We have examined the Registration Statement and are familiar with the proceedings taken by Guarantor in connection with the authorization, issuance and sale of the Old Notes, the New Notes and the Guarantee. We have made such other examination as we consider necessary to render this opinion. We have relied as to certain matters on information obtained from public officials, officers of the Company and the Guarantor, and other sources believed by us to be reliable. This opinion is limited to the law of the State of Oklahoma.
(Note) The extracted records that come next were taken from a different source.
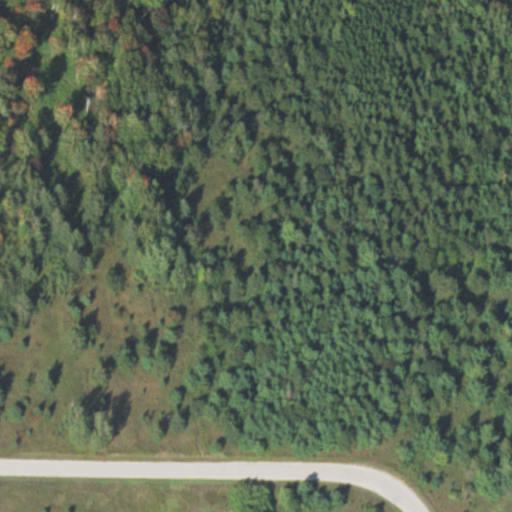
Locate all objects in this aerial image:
building: (509, 443)
road: (214, 471)
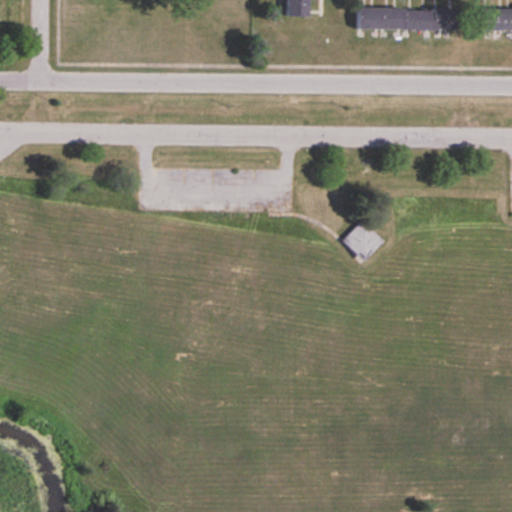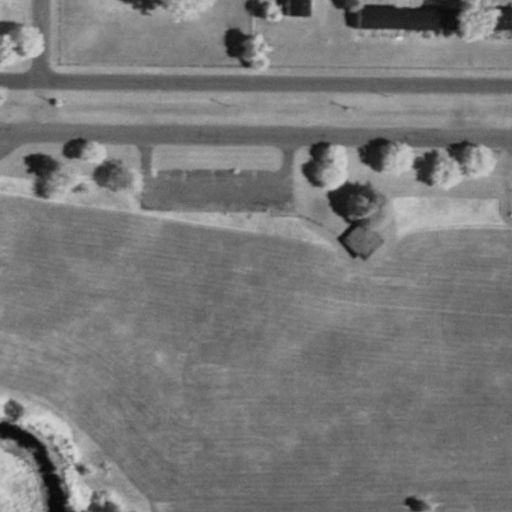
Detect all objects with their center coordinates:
building: (389, 19)
building: (490, 19)
road: (41, 40)
road: (255, 83)
road: (255, 135)
parking lot: (214, 186)
road: (215, 188)
parking lot: (510, 194)
building: (365, 239)
park: (256, 314)
park: (410, 359)
park: (509, 365)
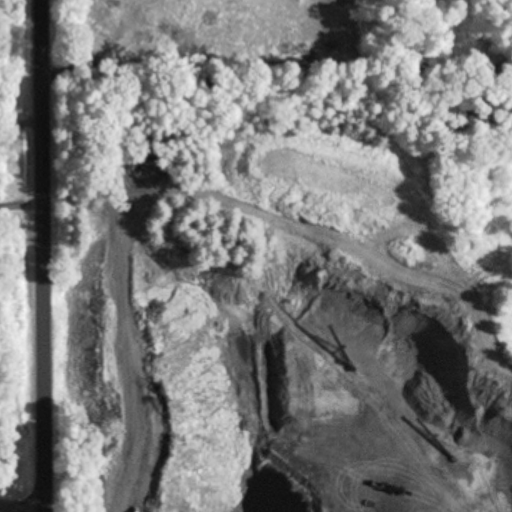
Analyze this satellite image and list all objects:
road: (43, 255)
quarry: (282, 286)
road: (22, 509)
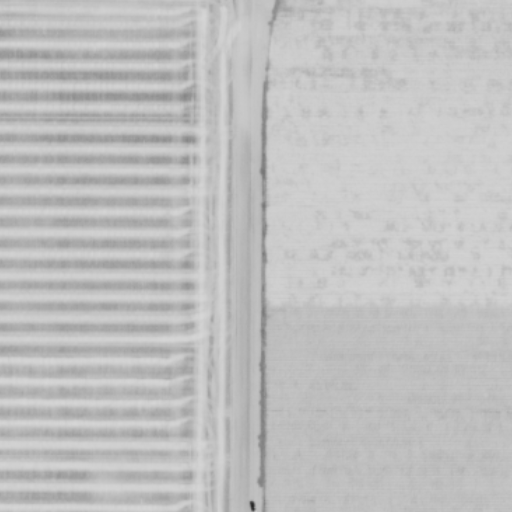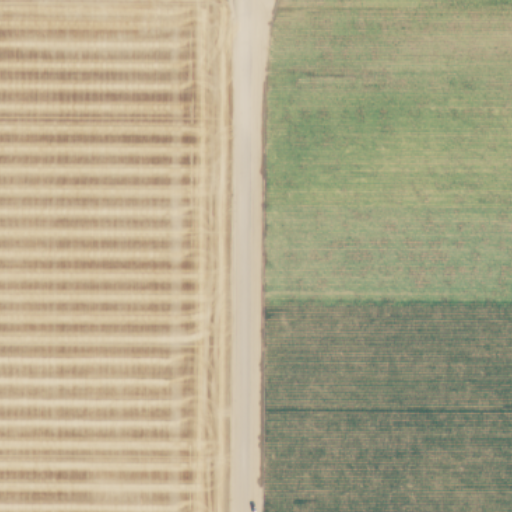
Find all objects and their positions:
crop: (255, 255)
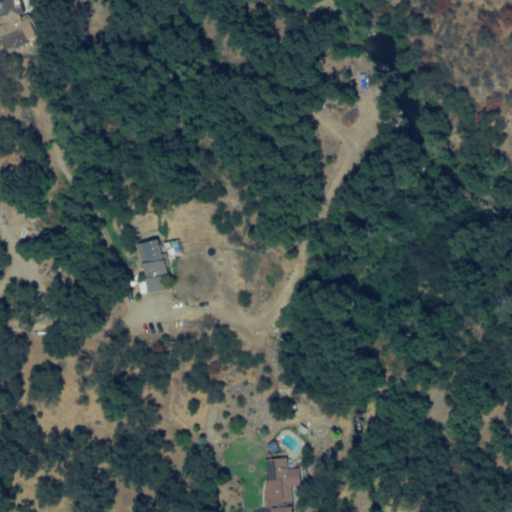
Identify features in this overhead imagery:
building: (15, 23)
river: (384, 53)
river: (455, 185)
building: (152, 259)
road: (55, 467)
building: (279, 485)
road: (225, 506)
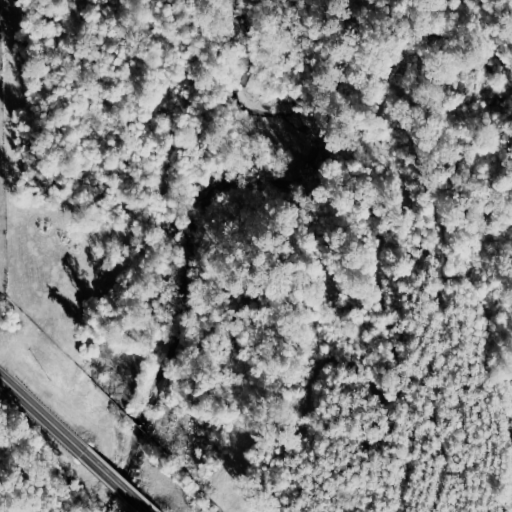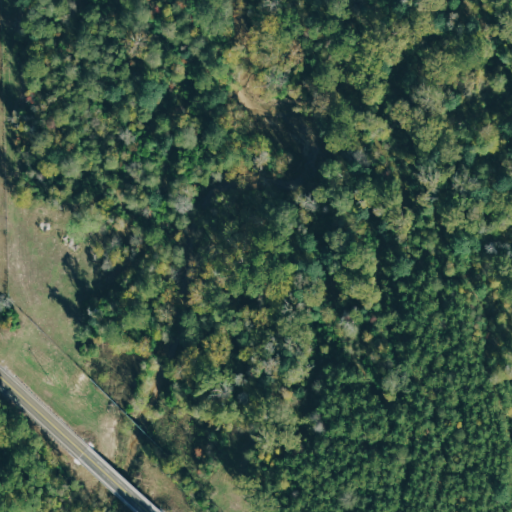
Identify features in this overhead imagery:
road: (70, 448)
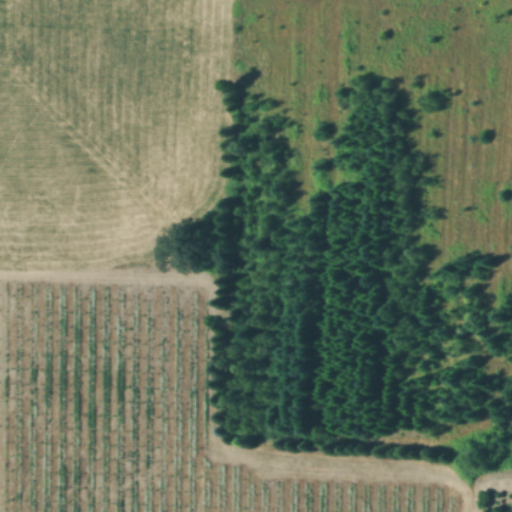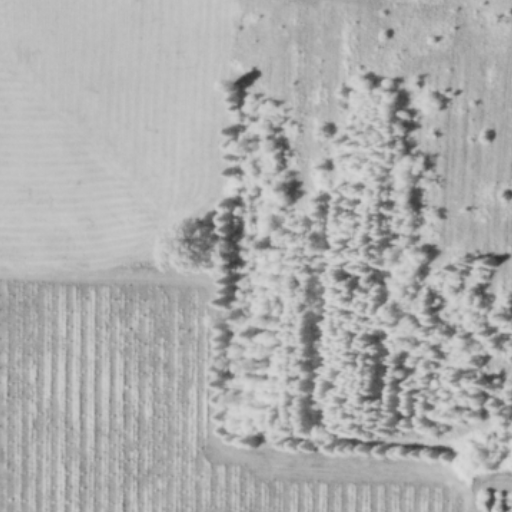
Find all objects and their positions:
crop: (134, 281)
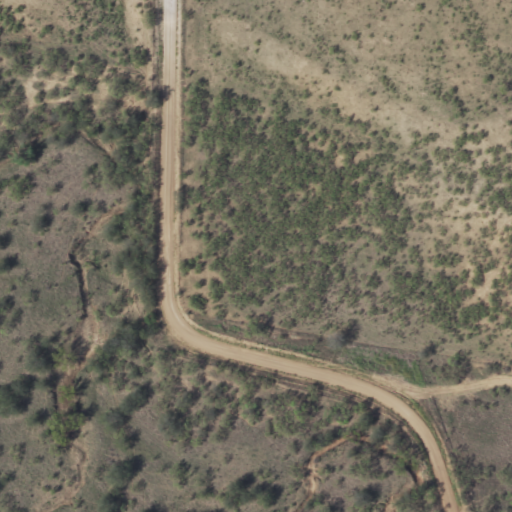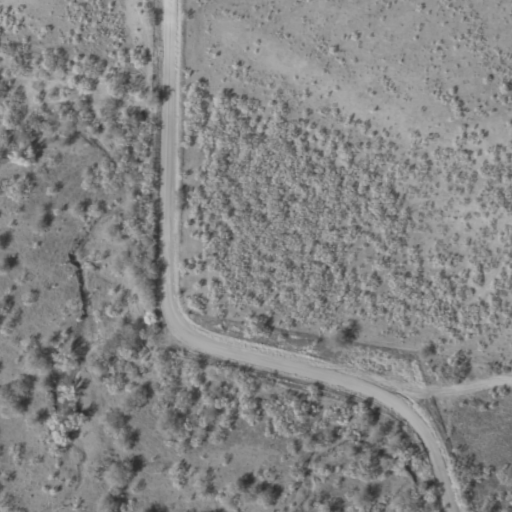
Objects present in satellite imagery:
road: (197, 333)
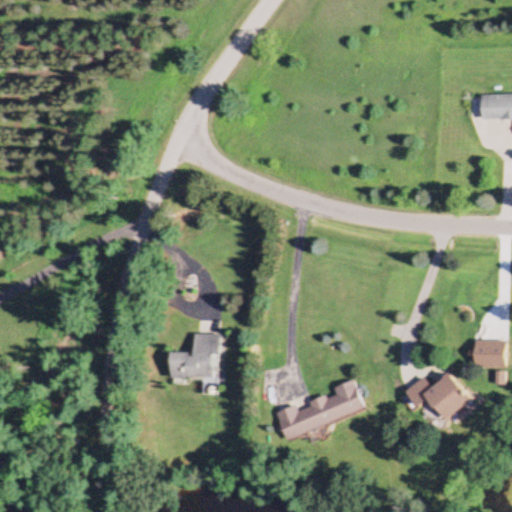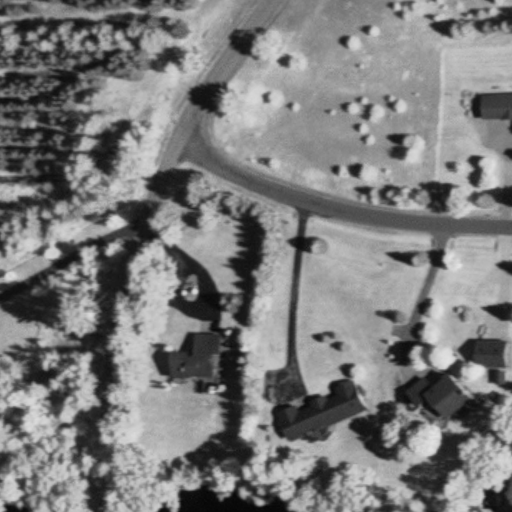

Based on the foregoing, we are of the opinion that:
| 1. | The Guarantor has been duly organized and is validly existing under the law of the State of Oklahoma, with full power and authority to execute, deliver and perform its Guarantee. |
Sheffield Steel Corporation
February 23, 2005
Page 2
| 2. | The Guarantee has been duly authorized, executed and delivered by the Guarantor and no consent or approval of any court, regulatory body, administrative agency or other governmental agency is required for such execution and delivery, except such consents or approvals as may be required under state securities law. |
We hereby consent to the filing of this opinion as a part of the Registration Statement, the reliance on this opinion by Palmer & Dodge LLP in rendering its opinion in connection with the Registration Statement and to the reference to our firm under the caption “Legal Matters” in the prospectus filed as a part thereof.
Very truly yours,
Phillips McFall McCaffrey McVay & Murrah, P.C.